Fabrication additive : Prismadd va ouvrir 3 nouveaux sites
La société Prismadd accélère sur le marché de la fabrication additive. « Nous lançons le mois prochain la production de pièces en série », annonce à La Lettre M Philippe Rivière, président. Née à Montauban* il y a 2 ans d’un rapprochement entre les industriels Farella, Rhonatec et Creatix3D, Prismadd a très rapidement gagné des contrats avec Airbus (pièce en titane pour l’A350), Volvo, DCNS, Schneider… Depuis 18 mois, 11 M€ ont été investis pour maîtriser toute la chaîne de valeur de l’impression 3D métal et plastique, de la fabrication de poudre jusqu’à la livraison de pièces finies. « D’un seul site de fabrication additive à Montauban (18 personnes sur 60 au total, NDLR), nous sommes passés à 4 sites de production - dont un au Japon depuis février -, plus un bureau d’études (3DXpertise) et un fabricant de poudres (3DMaterials).
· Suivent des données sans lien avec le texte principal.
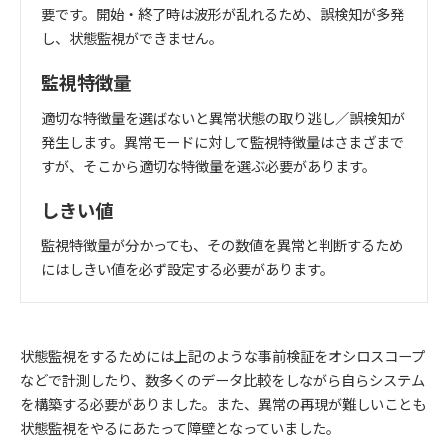
要です。開始・終了時は波形が乱れるため、誤検知が多発
し、状態監視ができません。
監視特徴量
適切な特徴量を選ばないと異常状態の取り逃し／誤検知が
発生します。異常モードに対して監視特徴量はさまざまで
すが、そこから適切な特徴量を選ぶ必要があります。
しきい値
監視特徴量が分かっても、その数値を異常と判断するため
にはしきい値を必ず設定する必要があります。
状態監視をするためには上記のような事前検証をオシロスコープ
などで計測したり、数多くのデータ比較をしながら自らシステム
を構築する必要がありました。また、異常の再現が難しいことも
状態監視をやるにあたって障壁となっていました。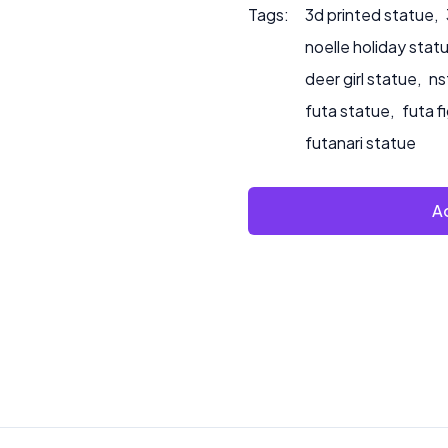
Tags:
3d printed statue
,
noelle holiday stat
deer girl statue
,
ns
futa statue
,
futa f
futanari statue
Ad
Trois nouveaux sites sont en cours, pour une ouverture d’ici à la fin de cette année : un en France, dédié au marché de la défense, un en Espagne et un aux États-Unis. » À 5 ans, Prismadd vise les 200 personnes et entre 35 et 40 M€ de CA. « Nos investissements ne seront pas amortis avant 5 ans mais d’ici là, les machines seront obsolètes. C’est un marché où il faut investir en permanence si nous voulons garder notre avance technologique pour conserver notre position de rang 1 auprès des donneurs d’ordres », explique Philippe Rivière qui confie que des essais sont en cours « avec un partenaire » pour la fabrication de pièces de grande dimension, c’est-à-dire supérieures à 4,5 m.
* Le siège opérationnel de Prismadd se situe toujours à Montauban (82), tandis que son siège social est à Grigny (91).